• [Problem description]:
Copy, from the listing, every line in which the string "modd" is present.

• [Material for the task]:

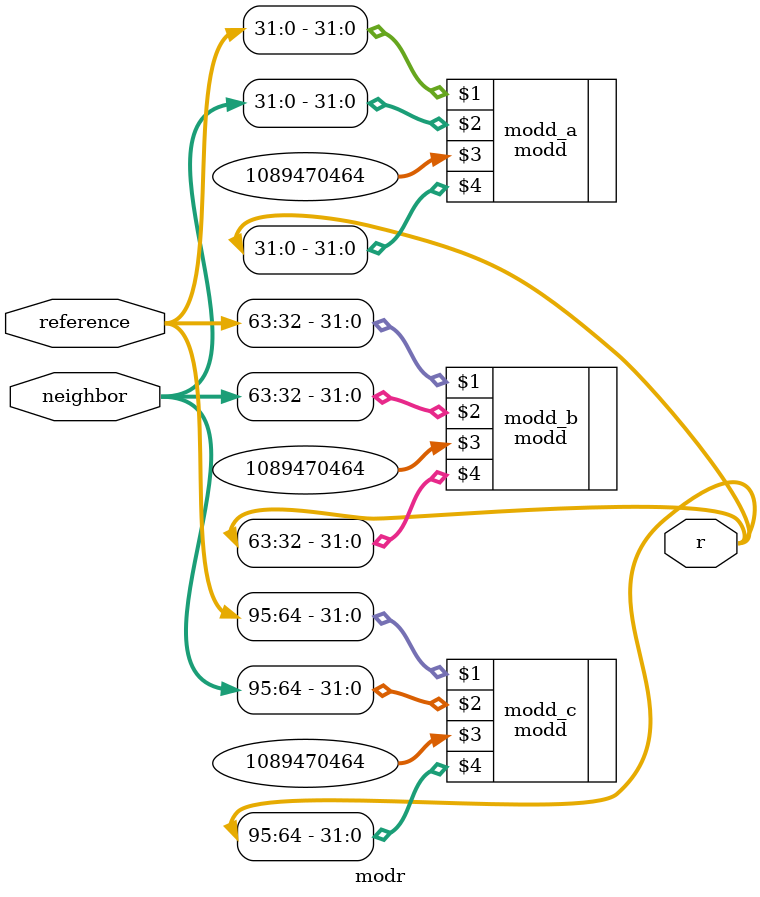
<source format=v>
`timescale 1ns / 1ps


module modr(
    input [95:0] reference,
    input [95:0] neighbor,
    output [95:0] r
    );
    
    modd modd_a(reference[0+:32],neighbor[0+:32],32'h40F00000,r[0+:32]);
    modd modd_b(reference[32+:32],neighbor[32+:32],32'h40F00000,r[32+:32]);
    modd modd_c(reference[64+:32],neighbor[64+:32],32'h40F00000,r[64+:32]);
    
endmodule

</source>
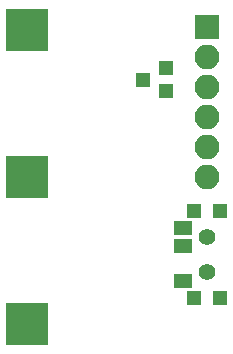
<source format=gbr>
G04 #@! TF.FileFunction,Soldermask,Top*
%FSLAX46Y46*%
G04 Gerber Fmt 4.6, Leading zero omitted, Abs format (unit mm)*
G04 Created by KiCad (PCBNEW 4.0.7) date 04/15/18 04:59:30*
%MOMM*%
%LPD*%
G01*
G04 APERTURE LIST*
%ADD10C,0.100000*%
%ADD11R,3.650000X3.650000*%
%ADD12R,2.100000X2.100000*%
%ADD13O,2.100000X2.100000*%
%ADD14C,1.400000*%
%ADD15R,1.650000X1.300000*%
%ADD16R,1.300000X1.300000*%
%ADD17R,1.300000X1.200000*%
G04 APERTURE END LIST*
D10*
D11*
X162560000Y-129286000D03*
X162560000Y-104394000D03*
X162560000Y-116840000D03*
D12*
X177800000Y-104140000D03*
D13*
X177800000Y-106680000D03*
X177800000Y-109220000D03*
X177800000Y-111760000D03*
X177800000Y-114300000D03*
X177800000Y-116840000D03*
D14*
X177800004Y-124919998D03*
X177800004Y-121919998D03*
D15*
X175725004Y-122669998D03*
X175725004Y-121169998D03*
X175725004Y-125669998D03*
D16*
X178900004Y-127119998D03*
X176700004Y-127119998D03*
X176700004Y-119719998D03*
X178900004Y-119719998D03*
D14*
X177800000Y-121920000D03*
X177800000Y-124920000D03*
D17*
X174355000Y-109535000D03*
X174355000Y-107635000D03*
X172355000Y-108585000D03*
M02*

</source>
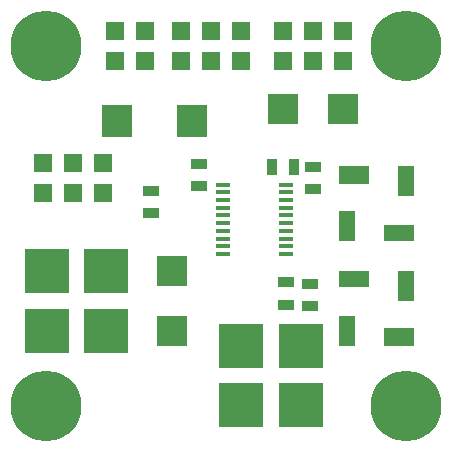
<source format=gbr>
G04 #@! TF.FileFunction,Soldermask,Bot*
%FSLAX46Y46*%
G04 Gerber Fmt 4.6, Leading zero omitted, Abs format (unit mm)*
G04 Created by KiCad (PCBNEW 0.201508241000+6117~28~ubuntu15.04.1-product) date Út 25. srpen 2015, 11:09:19 CEST*
%MOMM*%
G01*
G04 APERTURE LIST*
%ADD10C,0.100000*%
%ADD11R,1.397000X0.889000*%
%ADD12R,1.524000X1.524000*%
%ADD13R,0.889000X1.397000*%
%ADD14R,2.499360X2.550160*%
%ADD15R,2.550160X2.700020*%
%ADD16R,1.400000X2.600000*%
%ADD17R,2.600000X1.400000*%
%ADD18R,2.600000X1.600000*%
%ADD19R,1.270000X0.406400*%
%ADD20C,6.000000*%
%ADD21R,3.810000X3.810000*%
%ADD22R,2.550160X2.499360*%
G04 APERTURE END LIST*
D10*
D11*
X13970000Y11239500D03*
X13970000Y13144500D03*
D12*
X9906000Y12954000D03*
X7366000Y12954000D03*
X4826000Y12954000D03*
D11*
X18034000Y13525500D03*
X18034000Y15430500D03*
X27686000Y13271500D03*
X27686000Y15176500D03*
D13*
X24193500Y15113000D03*
X26098500Y15113000D03*
D11*
X27432000Y5270500D03*
X27432000Y3365500D03*
X25400000Y5397500D03*
X25400000Y3492500D03*
D14*
X15748000Y1285240D03*
X15748000Y6334760D03*
D15*
X11049000Y19050000D03*
X17399000Y19050000D03*
D16*
X35520000Y5075000D03*
D17*
X31120000Y5675000D03*
D16*
X30520000Y1275000D03*
D18*
X34920000Y775000D03*
D16*
X30520000Y10165000D03*
D17*
X34920000Y9565000D03*
D16*
X35520000Y13965000D03*
D18*
X31120000Y14465000D03*
D19*
X20051760Y7782300D03*
X20051760Y8417300D03*
X20051760Y9077700D03*
X20051760Y9738100D03*
X20051760Y10373100D03*
X20051760Y11033500D03*
X20051760Y11693900D03*
X20051760Y12328900D03*
X20051760Y12989300D03*
X20051760Y13624300D03*
X25385760Y13624300D03*
X25385760Y12989300D03*
X25385760Y12328900D03*
X25385760Y11693900D03*
X25385760Y11033500D03*
X25385760Y10373100D03*
X25385760Y9738100D03*
X25385760Y9077700D03*
X25385760Y8417300D03*
X25385760Y7782300D03*
D12*
X9906000Y15494000D03*
X7366000Y15494000D03*
X4826000Y15494000D03*
X10922000Y24130000D03*
X10922000Y26670000D03*
X13462000Y24130000D03*
X13462000Y26670000D03*
X25146000Y24130000D03*
X25146000Y26670000D03*
X27686000Y24130000D03*
X27686000Y26670000D03*
X30226000Y24130000D03*
X30226000Y26670000D03*
X16510000Y24130000D03*
X16510000Y26670000D03*
X19050000Y24130000D03*
X19050000Y26670000D03*
X21590000Y24130000D03*
X21590000Y26670000D03*
D20*
X5080000Y25400000D03*
X5080000Y-5080000D03*
X35560000Y25400000D03*
X35560000Y-5080000D03*
D21*
X5160000Y6350000D03*
X10160000Y6350000D03*
X5160000Y1270000D03*
X10160000Y1270000D03*
X26670000Y-5000000D03*
X26670000Y0D03*
X21590000Y-5000000D03*
X21590000Y0D03*
D22*
X30210760Y20066000D03*
X25161240Y20066000D03*
M02*

</source>
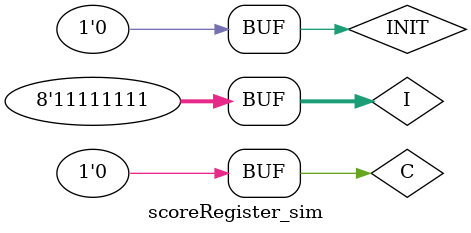
<source format=v>
`timescale 1ns / 1ps


module scoreRegister_sim;

	// Inputs
	reg [7:0] I;
	reg C;
	reg INIT;

	// Outputs
	wire [7:0] O;

	// Instantiate the Unit Under Test (UUT)
	scoreRegister uut (
		.I(I), 
		.C(C), 
		.INIT(INIT), 
		.O(O)
	);

	initial begin
		// Initialize Inputs
		I = 8'b00000001;
		C = 0;
		INIT = 0;

		// Wait 100 ns for global reset to finish
		#100;
        
		// Add stimulus here
		
		#1 INIT = 1;
		#1 INIT = 0;
		#1 C = 1;
		#1 I=8'b11111111;
		#1 C = 0;
		#1 C = 1;
		#1 C = 0;
		

	end
      
endmodule


</source>
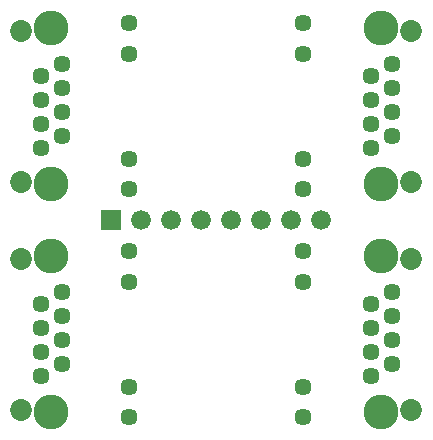
<source format=gbr>
G04 start of page 6 for group -4063 idx -4063 *
G04 Title: (unknown), componentmask *
G04 Creator: pcb 4.2.0 *
G04 CreationDate: Sat Jun 20 18:17:49 2020 UTC *
G04 For: commonadmin *
G04 Format: Gerber/RS-274X *
G04 PCB-Dimensions (mil): 2000.00 2000.00 *
G04 PCB-Coordinate-Origin: lower left *
%MOIN*%
%FSLAX25Y25*%
%LNTOPMASK*%
%ADD44C,0.0001*%
%ADD43C,0.0660*%
%ADD42C,0.0729*%
%ADD41C,0.1162*%
%ADD40C,0.0572*%
G54D40*X60984Y103504D03*
Y113543D03*
G54D41*X35000Y111969D03*
Y136000D03*
G54D42*X24961Y111181D03*
Y136787D03*
G54D43*X85000Y124000D03*
X95000D03*
X105000D03*
X115000D03*
G54D44*G36*
X51700Y127300D02*Y120700D01*
X58300D01*
Y127300D01*
X51700D01*
G37*
G54D43*X65000Y124000D03*
X75000D03*
X125000D03*
G54D40*X119016Y113543D03*
X60984Y68465D03*
Y58425D03*
X38543Y100039D03*
X31457Y79961D03*
Y96024D03*
Y87992D03*
X38543Y92008D03*
Y75945D03*
Y83976D03*
X31457Y71929D03*
G54D41*X35000Y60000D03*
G54D42*X24961Y60787D03*
G54D40*X119016Y68465D03*
Y58425D03*
Y144465D03*
Y179504D03*
Y134425D03*
Y189543D03*
Y103504D03*
X141457Y96024D03*
X148543Y100039D03*
Y92008D03*
X141457Y71929D03*
Y79961D03*
Y87992D03*
X148543Y75945D03*
Y83976D03*
G54D41*X145000Y60000D03*
G54D42*X155039Y60787D03*
G54D41*X145000Y111969D03*
G54D40*X148543Y151945D03*
Y159976D03*
G54D41*X145000Y136000D03*
Y187969D03*
G54D42*X155039Y111181D03*
Y187181D03*
Y136787D03*
G54D40*X60984Y179504D03*
Y189543D03*
X38543Y176039D03*
Y168008D03*
Y151945D03*
Y159976D03*
X60984Y144465D03*
Y134425D03*
X31457Y147929D03*
Y155961D03*
Y172024D03*
Y163992D03*
G54D41*X35000Y187969D03*
G54D42*X24961Y187181D03*
G54D40*X141457Y147929D03*
Y155961D03*
Y172024D03*
Y163992D03*
X148543Y176039D03*
Y168008D03*
M02*

</source>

• [Response to this task]:
    modd modd_a(reference[0+:32],neighbor[0+:32],32'h40F00000,r[0+:32]);
    modd modd_b(reference[32+:32],neighbor[32+:32],32'h40F00000,r[32+:32]);
    modd modd_c(reference[64+:32],neighbor[64+:32],32'h40F00000,r[64+:32]);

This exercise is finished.